Brinkhaus sieht keine Not für Neuerfindung

Aus Sicht von Unions-Fraktionschef Ralph Brinkhaus dagegen muss sich die CDU auch unter Laschet nicht neu erfinden. "Die CDU steht für gute Wirtschaftspolitik", sagte Brinkhaus dem "Handelsblatt". "Wir wollen die Zukunftsfähigkeit des Standorts Deutschland in den kommenden Jahren und Jahrzehnten sichern - gerade im Sinne der Arbeitsplätze.
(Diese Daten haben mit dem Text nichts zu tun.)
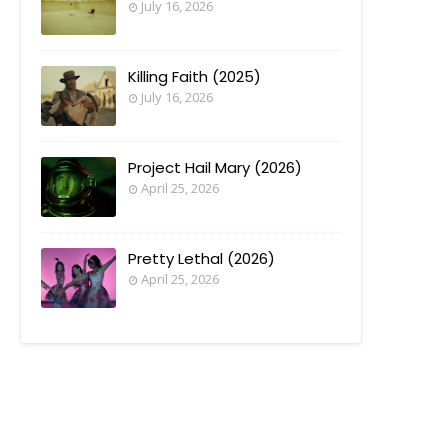
July 16, 2026
Killing Faith (2025)
July 16, 2026
Project Hail Mary (2026)
April 25, 2026
Pretty Lethal (2026)
April 25, 2026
Es geht uns um Technologieoffenheit, um moderne Energieformen wie grünen Wasserstoff, um weniger Bürokratie und ein Steuersystem, das Leistung nicht bestraft."

Am Nachmittag, sechs Tage nach der Online-Wahl auf dem CDU-Parteitag, will die Partei am Nachmittag das Ergebnis der abschließenden Briefwahl bekannt geben. Am Sieg von Laschet dürfte sich nichts ändern, die beiden anderen Kandidaten - Ex-Unionsfraktionschef Friedrich Merz und der Außenpolitiker Norbert Röttgen - standen nach einer gemeinsamen Festlegung in der Briefwahl nicht mehr zur Abstimmung.

Laschet hatte die Stichwahl gegen Merz auf dem Online-Parteitag am Samstag gewonnen. Der nordrhein-westfälische Ministerpräsident kam auf 52,6 Prozent der abgegebenen Stimmen inklusive der Enthaltungen. Merz erzielte 47,0 Prozent. Um die "digitale Vorauswahl" rechtssicher zu machen, schloss sich die Briefwahl an. Laschet, Merz und Röttgen hatten aber schon vorab versichert, dass sie das Ergebnis der Online-Abstimmung akzeptieren wollten.

Strobl mahnt zur Einigkeit

In der CDU wurde erwartet, dass das Ergebnis Laschets in der Briefwahl besser sein würde. Es hieß, voraussichtlich werde es etlichen Delegierten wichtig sein, den neuen Vorsitzenden mit einem guten Wahlergebnis ins Superwahljahr zu schicken. Merz hatte die CDU-Mitglieder vergangenen Montag zur Unterstützung des neuen Parteichefs aufgerufen. "Ich bitte alle Delegierten, an der schriftlichen Schlussabstimmung teilzunehmen und unseren neuen Vorsitzenden Armin Laschet mit einem starken Votum auszustatten. Und dann gehen wir gemeinsam an die Arbeit", hieß es in einem Brief von Merz.

CDU-Vize Thomas Strobl warb vor der Bekanntgabe des Briefwahlergebnisses für Einigkeit. Alle Christdemokraten müssten daran mitarbeiten, die Partei so aufzustellen, dass sie bei den Landtagswahlen sowie der Bundestagswahl im September sehr gute Chancen habe, als Erste durchs Ziel zu gehen, sagte der baden-württembergische Innenminister dem Redaktionsnetzwerk Deutschland. Am Samstag hält Laschet eine Rede beim Parteitag der CDU in Baden-Württemberg. Strobl sprach von einem ersten richtig großen Auftritt als Parteichef.